The pharma sector has proved to be a laggard in the past one year. There are currently five pharma funds in the industry, managing overall assets of Rs 351 crore. All of them together delivered an average return of 9 per cent, underperforming the index.

Auto Funds - Overheated Engines

As concerns about the auto sector seem to be mounting, the funds dedicated to this sector are feeling the heat. Auto sector funds are at the bottom of the equity category - they rank even below the debt funds. The reasons for the poor performance of the sector are not difficult to find. Interest rates touched a five-year peak and this hit the auto sector which is very interest rate sensitive. This resulted in a slow-down of the demand for cars and sport utility vehicles in the country, where majority of the vehicles are bought on credit. The RBI diktat to banks on January 31 2008 to curb lending and investment to check inflation also proved to be a major deterrent for the first timer buyers. Total sales of cars, trucks and two-wheelers declined in the first quarter of the current financial year. The slowdown has been more visible for two-wheeler companies like Hero Honda, Bajaj Auto and TVS. Consequently there had been a sharp decline in the share price of the top auto companies this year.

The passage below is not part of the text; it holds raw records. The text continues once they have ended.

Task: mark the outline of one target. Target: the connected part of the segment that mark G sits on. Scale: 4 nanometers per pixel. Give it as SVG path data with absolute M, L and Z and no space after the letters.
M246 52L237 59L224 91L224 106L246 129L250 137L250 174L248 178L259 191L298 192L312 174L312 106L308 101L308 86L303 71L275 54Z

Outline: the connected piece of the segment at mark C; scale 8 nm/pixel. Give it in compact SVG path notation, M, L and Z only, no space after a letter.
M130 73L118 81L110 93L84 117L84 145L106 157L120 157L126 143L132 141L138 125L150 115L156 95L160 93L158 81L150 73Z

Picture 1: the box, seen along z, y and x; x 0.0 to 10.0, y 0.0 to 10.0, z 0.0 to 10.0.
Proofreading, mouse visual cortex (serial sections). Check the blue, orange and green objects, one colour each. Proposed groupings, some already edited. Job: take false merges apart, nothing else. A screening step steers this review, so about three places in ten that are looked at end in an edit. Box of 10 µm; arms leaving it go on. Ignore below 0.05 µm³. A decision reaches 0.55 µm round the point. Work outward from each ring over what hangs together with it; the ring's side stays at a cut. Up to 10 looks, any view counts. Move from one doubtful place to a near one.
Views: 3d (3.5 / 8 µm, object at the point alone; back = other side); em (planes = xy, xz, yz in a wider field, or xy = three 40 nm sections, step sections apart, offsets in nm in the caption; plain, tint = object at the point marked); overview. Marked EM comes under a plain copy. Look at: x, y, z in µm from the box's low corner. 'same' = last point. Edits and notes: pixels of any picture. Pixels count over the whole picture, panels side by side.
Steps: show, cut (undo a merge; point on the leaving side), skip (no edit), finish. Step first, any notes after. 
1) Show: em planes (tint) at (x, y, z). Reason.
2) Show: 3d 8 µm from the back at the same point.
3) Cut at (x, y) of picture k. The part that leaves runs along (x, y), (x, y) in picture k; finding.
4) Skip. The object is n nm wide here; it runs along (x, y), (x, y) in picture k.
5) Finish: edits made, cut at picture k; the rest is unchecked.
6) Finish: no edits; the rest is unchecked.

Infrastructure funds - a safe haven?

One way of staying away from the volatility of the market, and still betting on the growth story of India, will be investing in infrastructure funds. Infrastructure funds have ruled the roost in the rally with almost all the funds doling out handsome returns over the year. These funds invest in companies that are a part of perennial sectors like construction, energy, telecommunications, power etc..., which hold the key to development of any economy around the world. These sectors enjoy maximum government support for development due to high gestation periods, huge investment outlay and primarily because the country`s growth relies on these sectors. At present, there is a wide gap between the potential demand for infrastructure and the available supply. This is a challenge before the economy, and the government through private-public partnerships and FII participation, is trying to fill in the gap. The increased government impetus on infrastructure development and the superlative performances of the corporates provide a window of opportunity to Infrastructure funds. But the 2008 market meltdown has crushed this citadel as well.

Precarious nest egg

Besides the tendency of sectoral funds to underperform as discussed at the outset, investment in them makes little sense for two other reasons. One, their narrow investment objective raises the risk they carry. They, thus, defy the basic principle of mutual fund investment — of diversifing risk by not keeping all eggs in one basket. And two, investors must make no mistake in deciding when to enter and exit these funds, which, again, is in direct contrast to the convenience that mutual funds are supposed to offer. Lack of diversification and dependence on timing makes sector funds a risky proposition. With the days of heady returns way behind us, advocating investment in sectoral funds, even to those brave of heart, would only kill and not make a killing!